- **LIST OF TASKS**
1. According to the Davos passage, what is there no such thing as in academic settings?
2. Write out the stretch of the Davos passage from "January 2009: I" through "harsh to humans.", swapping "bicycle" for "horse".

- **PASSAGE PROVIDED**
--- START ---
From a couple of years ago.
January 2009: I am at the World Economic Forum in Davos, looking at the sorry crowd of businessmen, journalists, and bankers. There are also a few finance academics. Many practitioners look like they have just fallen off a bicycle, still confused about how to behave. All these years, they had not realized that their models underestimated the risks of high-impact rare events, allowing the buildup of huge positions that are in the process of destroying free markets, capitalism, and finance. Instead of making probabilistic assessments about Black Swans, they should have insured some kind of robustness to them. I feel sorry for the crowd, as I am certain that most of these people will not be here next year—there is effectively a mechanism called evolution, harsh to humans.
But the academics among them, equally wrong about the models (in fact, they were the ones feeding bankers with bad models), wrong about the world, wrong about the very notion of knowledge, wrong about everything, will be back next year—that I guarantee. Unless they are caught seducing graduate assistants, their jobs are safe. Nobody ever lost his tenure in social science for being wrong (the opposite may be true). There is no such thing as evolution in academic settings.
--- END ---
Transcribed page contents
--- START ---
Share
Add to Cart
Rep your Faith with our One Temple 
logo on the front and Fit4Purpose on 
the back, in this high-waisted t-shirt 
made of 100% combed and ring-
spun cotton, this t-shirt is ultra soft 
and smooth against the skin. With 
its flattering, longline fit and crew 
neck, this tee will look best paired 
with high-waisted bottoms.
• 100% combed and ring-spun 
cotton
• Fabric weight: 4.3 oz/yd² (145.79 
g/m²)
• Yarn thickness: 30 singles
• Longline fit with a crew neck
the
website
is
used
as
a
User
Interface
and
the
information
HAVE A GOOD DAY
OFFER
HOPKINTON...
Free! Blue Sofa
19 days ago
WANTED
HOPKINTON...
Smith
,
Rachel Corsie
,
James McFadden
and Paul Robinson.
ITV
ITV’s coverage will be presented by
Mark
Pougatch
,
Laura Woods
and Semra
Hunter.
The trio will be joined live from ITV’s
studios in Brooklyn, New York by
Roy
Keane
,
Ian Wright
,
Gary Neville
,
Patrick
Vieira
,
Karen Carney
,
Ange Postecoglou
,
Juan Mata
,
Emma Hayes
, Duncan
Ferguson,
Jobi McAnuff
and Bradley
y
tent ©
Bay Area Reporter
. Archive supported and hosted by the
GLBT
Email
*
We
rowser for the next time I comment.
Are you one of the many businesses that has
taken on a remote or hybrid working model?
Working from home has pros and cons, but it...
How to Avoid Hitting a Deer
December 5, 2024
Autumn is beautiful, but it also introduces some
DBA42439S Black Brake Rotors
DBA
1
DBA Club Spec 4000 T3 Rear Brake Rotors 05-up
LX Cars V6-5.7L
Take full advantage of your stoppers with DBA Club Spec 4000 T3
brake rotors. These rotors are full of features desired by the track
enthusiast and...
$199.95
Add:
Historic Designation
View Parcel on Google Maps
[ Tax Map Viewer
--- END ---
- **SOLVED TASKS**
1. Evolution.

2.
January 2009: I am at the World Economic Forum in Davos, looking at the sorry crowd of businessmen, journalists, and bankers. There are also a few finance academics. Many practitioners look like they have just fallen off a horse, still confused about how to behave. All these years, they had not realized that their models underestimated the risks of high-impact rare events, allowing the buildup of huge positions that are in the process of destroying free markets, capitalism, and finance. Instead of making probabilistic assessments about Black Swans, they should have insured some kind of robustness to them. I feel sorry for the crowd, as I am certain that most of these people will not be here next year—there is effectively a mechanism called evolution, harsh to humans.